Why do you think that her claims were so heavily combated by the society she lived in at first even though there was video evidence? Do you think the case would have been ignored without the national outcry from the Kansas City Star’s article? Why do you think it is that Matt Barnett pleaded guilty for endangerment when he was supposed to get charged for rape?

2 thoughts on “What’s Sex Got To Do With… The Maryville Case?

  1. I think that, unfortunately, this case represents a reality for thousands of victims across the country afraid to expose their attackers for their crimes. In this case, even video evidence didn’t shield the victim from skepticism and those who defended the attackers. It is cases like these that demand action from those who learn about them. This girl has done everything within her power to expose her attackers, only to face ridicule, so it remains the job of the rest of society, in my opinion to act on these injustices when informed of their presence.

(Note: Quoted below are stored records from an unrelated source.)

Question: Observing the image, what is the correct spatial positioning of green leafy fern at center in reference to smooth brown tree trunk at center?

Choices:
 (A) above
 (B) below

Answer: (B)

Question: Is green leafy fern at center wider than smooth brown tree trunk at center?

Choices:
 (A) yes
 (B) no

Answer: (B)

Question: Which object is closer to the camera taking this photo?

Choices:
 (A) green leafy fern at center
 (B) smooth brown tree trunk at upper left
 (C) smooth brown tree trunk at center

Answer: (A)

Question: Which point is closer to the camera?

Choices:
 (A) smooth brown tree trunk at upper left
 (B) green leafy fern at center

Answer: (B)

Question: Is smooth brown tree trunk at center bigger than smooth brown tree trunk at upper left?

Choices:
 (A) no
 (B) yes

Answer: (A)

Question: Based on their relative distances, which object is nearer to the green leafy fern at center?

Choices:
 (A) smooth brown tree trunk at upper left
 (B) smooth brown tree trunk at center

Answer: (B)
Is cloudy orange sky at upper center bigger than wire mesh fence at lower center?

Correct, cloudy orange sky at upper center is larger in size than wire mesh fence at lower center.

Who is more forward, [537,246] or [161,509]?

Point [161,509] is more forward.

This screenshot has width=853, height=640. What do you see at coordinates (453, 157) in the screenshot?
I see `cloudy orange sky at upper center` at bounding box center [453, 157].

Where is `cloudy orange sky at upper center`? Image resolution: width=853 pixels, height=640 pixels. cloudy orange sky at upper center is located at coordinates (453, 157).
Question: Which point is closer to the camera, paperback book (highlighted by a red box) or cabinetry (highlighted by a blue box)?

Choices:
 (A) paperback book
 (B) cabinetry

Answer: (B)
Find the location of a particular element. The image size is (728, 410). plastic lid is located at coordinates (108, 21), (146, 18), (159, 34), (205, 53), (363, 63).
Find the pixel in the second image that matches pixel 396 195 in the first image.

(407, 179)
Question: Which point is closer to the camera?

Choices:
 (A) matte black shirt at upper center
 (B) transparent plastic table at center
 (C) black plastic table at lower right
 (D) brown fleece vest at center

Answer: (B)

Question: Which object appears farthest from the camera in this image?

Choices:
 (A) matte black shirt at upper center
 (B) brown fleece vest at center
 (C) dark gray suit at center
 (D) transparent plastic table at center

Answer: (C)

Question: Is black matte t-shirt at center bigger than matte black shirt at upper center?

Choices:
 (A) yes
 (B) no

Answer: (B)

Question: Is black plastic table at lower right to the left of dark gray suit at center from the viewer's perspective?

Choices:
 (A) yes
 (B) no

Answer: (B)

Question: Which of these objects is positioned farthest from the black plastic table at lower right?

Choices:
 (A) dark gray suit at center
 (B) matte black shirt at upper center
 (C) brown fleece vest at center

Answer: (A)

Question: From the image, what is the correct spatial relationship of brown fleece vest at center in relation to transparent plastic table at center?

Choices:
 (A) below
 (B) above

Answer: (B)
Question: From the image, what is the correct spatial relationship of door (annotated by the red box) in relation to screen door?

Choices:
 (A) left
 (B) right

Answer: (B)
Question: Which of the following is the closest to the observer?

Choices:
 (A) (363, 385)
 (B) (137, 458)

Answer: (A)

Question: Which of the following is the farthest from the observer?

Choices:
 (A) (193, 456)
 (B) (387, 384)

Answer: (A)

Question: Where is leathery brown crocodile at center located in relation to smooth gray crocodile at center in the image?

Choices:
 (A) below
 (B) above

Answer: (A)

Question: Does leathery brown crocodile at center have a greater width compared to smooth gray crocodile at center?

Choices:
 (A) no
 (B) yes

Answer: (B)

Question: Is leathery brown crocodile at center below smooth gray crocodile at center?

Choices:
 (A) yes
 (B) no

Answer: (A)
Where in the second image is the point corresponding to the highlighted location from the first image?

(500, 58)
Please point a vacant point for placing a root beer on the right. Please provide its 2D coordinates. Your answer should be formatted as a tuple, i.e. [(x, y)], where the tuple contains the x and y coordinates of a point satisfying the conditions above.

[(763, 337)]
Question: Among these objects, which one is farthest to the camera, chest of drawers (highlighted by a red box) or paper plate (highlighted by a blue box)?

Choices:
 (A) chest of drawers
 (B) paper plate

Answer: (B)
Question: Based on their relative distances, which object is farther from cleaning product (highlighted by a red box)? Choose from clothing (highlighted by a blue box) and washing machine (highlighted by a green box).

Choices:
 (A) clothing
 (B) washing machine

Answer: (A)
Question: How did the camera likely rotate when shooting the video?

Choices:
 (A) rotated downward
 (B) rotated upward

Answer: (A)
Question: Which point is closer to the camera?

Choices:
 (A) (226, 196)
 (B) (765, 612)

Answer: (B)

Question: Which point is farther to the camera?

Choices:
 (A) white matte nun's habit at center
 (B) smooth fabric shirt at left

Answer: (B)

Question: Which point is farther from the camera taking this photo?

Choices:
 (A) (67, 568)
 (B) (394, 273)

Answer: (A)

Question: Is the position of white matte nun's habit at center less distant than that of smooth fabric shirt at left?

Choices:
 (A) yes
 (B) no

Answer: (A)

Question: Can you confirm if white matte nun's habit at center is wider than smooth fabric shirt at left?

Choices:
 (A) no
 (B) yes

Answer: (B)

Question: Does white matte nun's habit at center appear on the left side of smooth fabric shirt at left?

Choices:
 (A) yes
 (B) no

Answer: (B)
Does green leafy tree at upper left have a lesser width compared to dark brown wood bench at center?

  2. Unfortunately, I think it comes down to the small town atmosphere. Everyone knows everyone, and their dad, and their dad’s dad, and their cousin, so on and so on. No one wants to believe that someone in their community can do this. With small towns, it’s even more he said/she said, plus oftentimes entire families and family names get dragged into the mix. Like this case, it’s a state representative’s grandson against a nobody. Without the public outcry, it would have been swept under the rug like so many others. The endangerment plea is easier to prove, easier for the community who thinks he would never rape, and possibly easier for Daisy. After it becoming so public and all of the backlash she has faced, it’s doubtful she wants to go through a trial. Personally, coming from a small town, this is exactly why I have never came out to my community as a survivor, and I never fully will.